### Passage to read

-- Opening Marker --

No, I’m still not finished my WIP.
But honest to goodness, this last novel in my historical fiction trilogy is truly almost done. I know I’ve written about being close before, but now I’m really close. Like, a two-digit number of pages remaining that starts with 2 (or maybe even one!) close.
When last I wrote about my WIP’s impending end, I discussed various insights that had occurred to me as I continued along this process.
Well, a new level of nearness to the end has engendered an all new set of realizations:
1) Plotholes ahoy
The closer a story gets to the end, the more clearly it settles toward its inexorable conclusion, the set-up to which needs to be honest, with all the earlier pieces of the story in their proper place.
It’s for this reason – this final lining up of all the ducks, as it were – that I suspect I’m every other day stumbling over some action or character motivation I didn’t think all the way through, finding myself suddenly wondering, Wait! Why would she do X when Y would be so much easier?
Why besides my needing it so for the sake of the plot, that is?
Thankfully, I’ve so far been able to answer each question in due course, which now gives me hope, despite what I previously wrote, that maybe my story won’t implode at the eleventh hour.
2) What kind of writer am I?
To this day, I’ve never successfully finished a novel-length story, and never has this weighed so heavily upon me than now.
It’s actually a rather remarkable failing on my part given I’ve been writing seriously since 2000. Not counting the six years I quit between 2006 and 2012, that still leaves me almost ten years to have completed something.
But I haven’t, at least by my reckoning. I don’t count the first installment of this trilogy because, even though it’s novel-length, the overall story isn’t complete. Plus I now realize I ended that installment too soon for it to satisfactorily stand on its own.
I definitely don’t count the second installment of the trilogy, for that one didn’t end at all. It just grew to the length of two novels (nearly 600 pages) and as yet has an undetermined dividing line between it and the third installment.

-- Closing Marker --

### Recorded data

-- Opening Marker --

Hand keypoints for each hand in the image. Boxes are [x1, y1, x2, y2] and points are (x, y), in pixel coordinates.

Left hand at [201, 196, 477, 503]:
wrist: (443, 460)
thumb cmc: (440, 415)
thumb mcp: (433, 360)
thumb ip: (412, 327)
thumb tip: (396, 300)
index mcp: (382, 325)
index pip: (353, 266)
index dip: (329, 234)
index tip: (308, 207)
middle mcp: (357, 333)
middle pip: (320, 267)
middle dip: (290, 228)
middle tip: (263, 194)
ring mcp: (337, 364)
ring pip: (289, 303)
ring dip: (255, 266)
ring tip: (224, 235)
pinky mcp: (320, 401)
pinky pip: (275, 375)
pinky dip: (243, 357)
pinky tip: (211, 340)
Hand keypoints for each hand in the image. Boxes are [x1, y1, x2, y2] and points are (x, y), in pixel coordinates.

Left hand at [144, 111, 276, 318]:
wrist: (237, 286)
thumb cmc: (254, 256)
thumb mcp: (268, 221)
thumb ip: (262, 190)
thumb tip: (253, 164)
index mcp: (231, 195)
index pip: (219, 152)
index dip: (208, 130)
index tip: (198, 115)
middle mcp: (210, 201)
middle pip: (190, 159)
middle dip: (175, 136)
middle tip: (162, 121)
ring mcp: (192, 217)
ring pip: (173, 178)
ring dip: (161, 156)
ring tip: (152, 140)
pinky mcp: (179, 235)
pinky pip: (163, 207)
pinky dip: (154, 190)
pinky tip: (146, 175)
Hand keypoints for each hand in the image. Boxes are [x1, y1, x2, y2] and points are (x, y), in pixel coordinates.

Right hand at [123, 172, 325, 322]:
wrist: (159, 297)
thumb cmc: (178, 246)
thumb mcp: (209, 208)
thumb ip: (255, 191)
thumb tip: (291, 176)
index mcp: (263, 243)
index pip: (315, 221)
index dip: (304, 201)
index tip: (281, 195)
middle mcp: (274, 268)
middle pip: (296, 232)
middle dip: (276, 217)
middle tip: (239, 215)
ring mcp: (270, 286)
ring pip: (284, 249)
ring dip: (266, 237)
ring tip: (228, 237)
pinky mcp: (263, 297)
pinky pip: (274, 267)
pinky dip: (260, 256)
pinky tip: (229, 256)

-- Closing Marker --

### Exercise requirements
[a] From the blog post about finishing the historical fiction trilogy, write out the passage from "When last I" up to and including "so much easier?".
[b] Translate this sentence from the post about finishing the trilogy into Spanish: "It's actually a rather remarkable failing on my part given I've been writing seriously since 2000."
[c] Continue the blog post about finishing the historical fiction trilogy from where it stops.

### Set of answers
[a]
When last I wrote about my WIP’s impending end, I discussed various insights that had occurred to me as I continued along this process.
Well, a new level of nearness to the end has engendered an all new set of realizations:
1) Plotholes ahoy
The closer a story gets to the end, the more clearly it settles toward its inexorable conclusion, the set-up to which needs to be honest, with all the earlier pieces of the story in their proper place.
It’s for this reason – this final lining up of all the ducks, as it were – that I suspect I’m every other day stumbling over some action or character motivation I didn’t think all the way through, finding myself suddenly wondering, Wait! Why would she do X when Y would be so much easier?

[b] En realidad, es un fallo bastante notable por mi parte, dado que llevo escribiendo en serio desde 2000.

[c]
Meanwhile, I didn’t even sort of finish my very first novel – a fantasy I started writing back in 2001 – which was so fatally flawed (it essentially did self-destruct at the eleventh hour), I quit it exactly one page and one chapter from the planned end.
So in a lot of ways, the outcome of this story will make or break how I think of myself as a writer moving forward.
3) Screw you, Universe
I’ve heard it said that whenever people set out to do something new, the universe often tests the strength of their resolve.
I originally planned to finish my WIP by the end of April in solidarity with a friend who had to sit a major exam for work at that time.
Well, my friend’s done passed the exam, her job is secure, and she’s enjoying live again.
I, on the other hand, was forced to move house to avoid an impending renoviction – a process whose many time-consuming steps swallowed more than a month of my writing time.
Add to that an uptick in late nights at work, a pro-d work opportunity involving travel, and the overall loss of creative muscle tone I suffer from breaks in my writing work(out) schedule and I’m desperate to finish this book before the next big distraction rears its head.
4) Driven to distraction
Normally, I can quarantine my writing life from my non-writing life quite effectively, but the closer I get to my WIP’s end, writing’s become pretty much all I can concentrate on, to the detriment of … well, every other thing that I do.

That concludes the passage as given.